## INSTRUCTION
Please retype the items below word for word, starting at the line that contains "answer like 75.9,°." and ending at the last line of the items, and leave the pictures out.

"""

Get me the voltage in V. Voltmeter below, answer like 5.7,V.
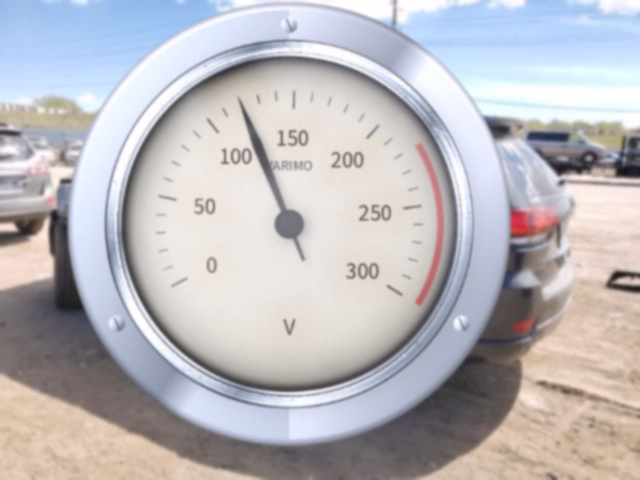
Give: 120,V
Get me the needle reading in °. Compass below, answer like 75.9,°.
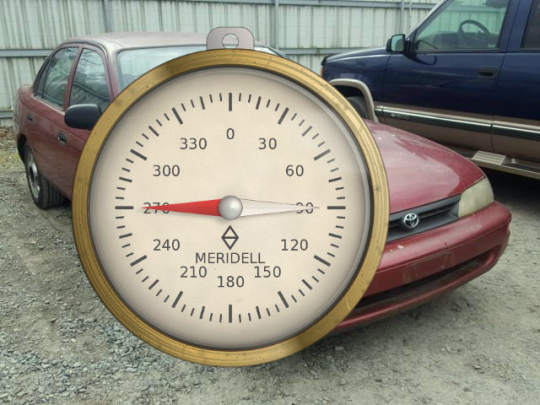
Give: 270,°
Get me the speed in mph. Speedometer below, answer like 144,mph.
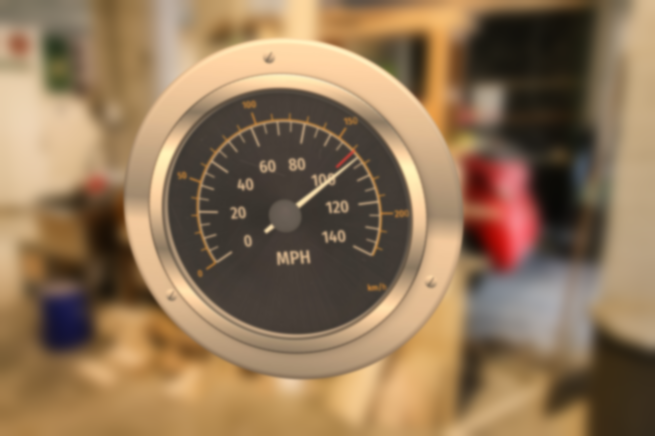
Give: 102.5,mph
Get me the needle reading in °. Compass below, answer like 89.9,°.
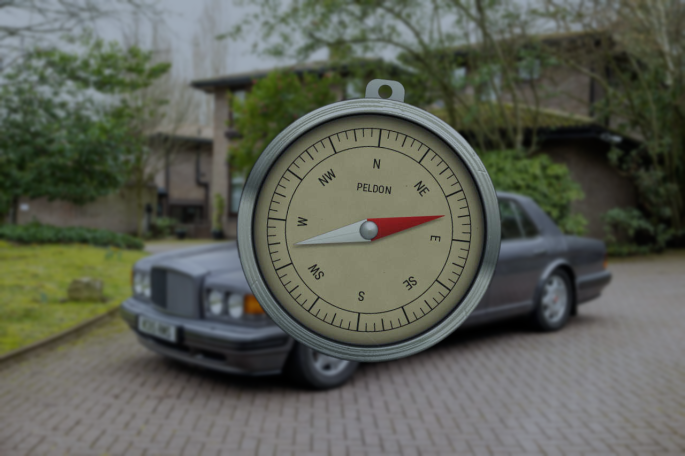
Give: 72.5,°
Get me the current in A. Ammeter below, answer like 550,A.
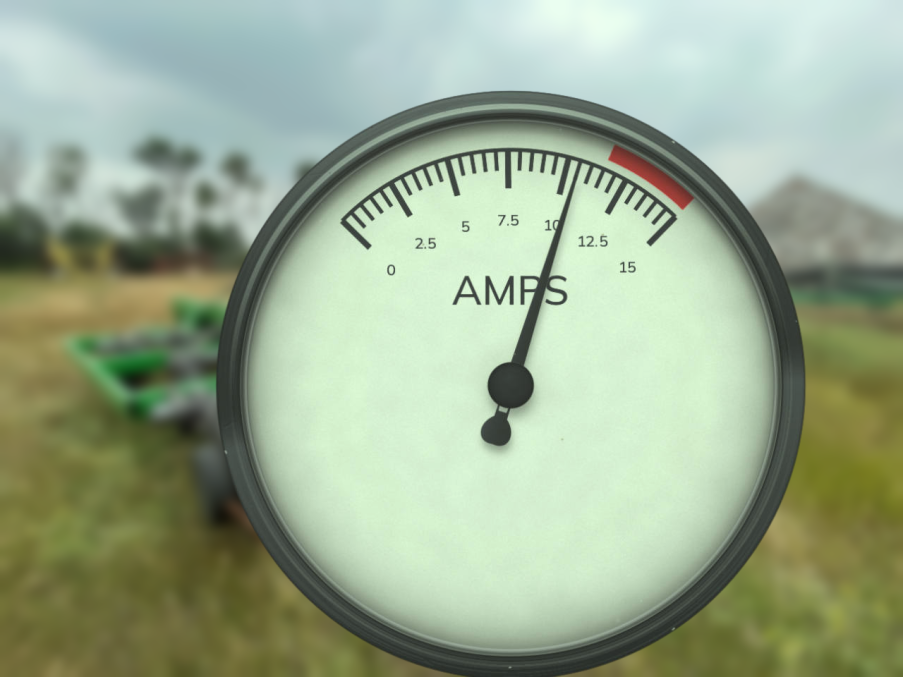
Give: 10.5,A
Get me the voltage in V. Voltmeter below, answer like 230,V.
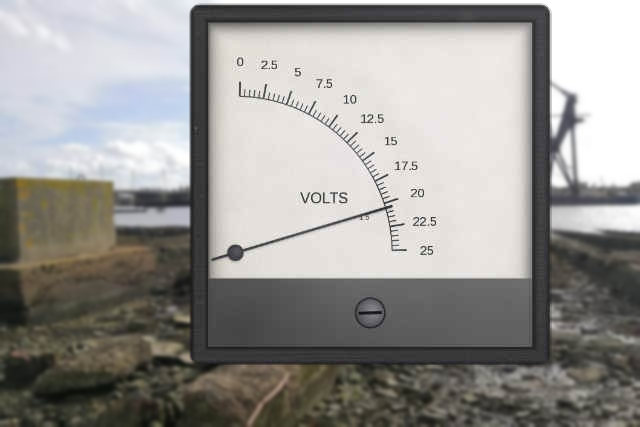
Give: 20.5,V
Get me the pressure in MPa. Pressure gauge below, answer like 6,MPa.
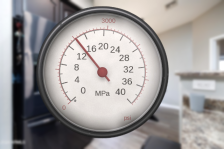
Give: 14,MPa
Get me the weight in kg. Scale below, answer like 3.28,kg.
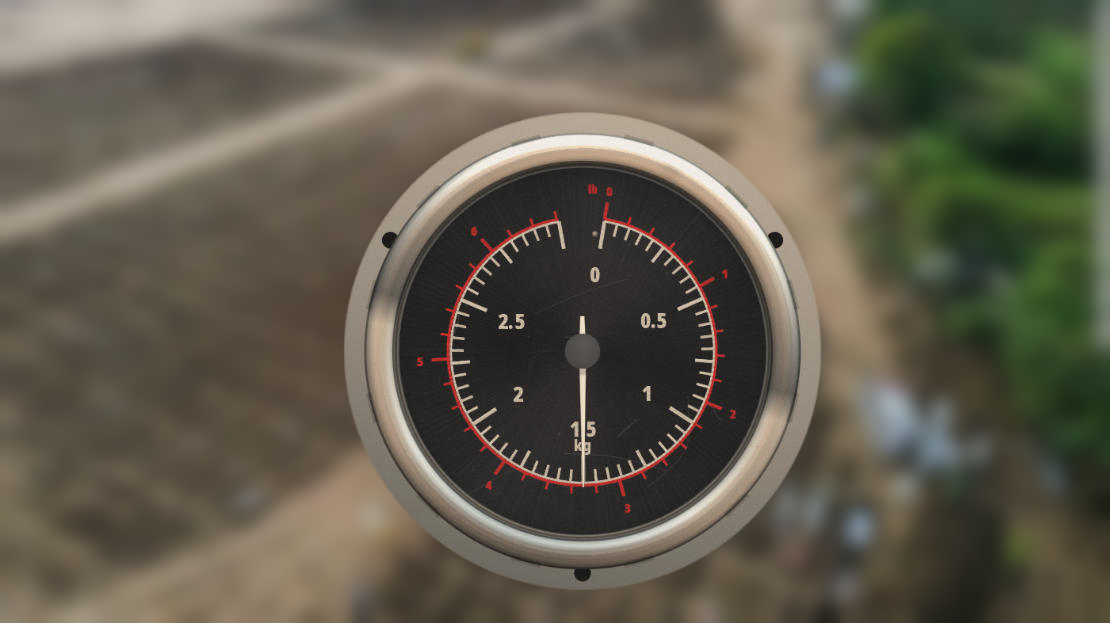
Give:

"""

## SOLUTION BELOW
Get me the needle reading in °. Compass below, answer like 75.9,°.
Give: 270,°
Get me the speed in mph. Speedometer below, answer like 144,mph.
Give: 102.5,mph
Get me the needle reading in °. Compass below, answer like 89.9,°.
Give: 72.5,°
Get me the current in A. Ammeter below, answer like 550,A.
Give: 10.5,A
Get me the voltage in V. Voltmeter below, answer like 230,V.
Give: 20.5,V
Get me the pressure in MPa. Pressure gauge below, answer like 6,MPa.
Give: 14,MPa
Get me the weight in kg. Scale below, answer like 3.28,kg.
Give:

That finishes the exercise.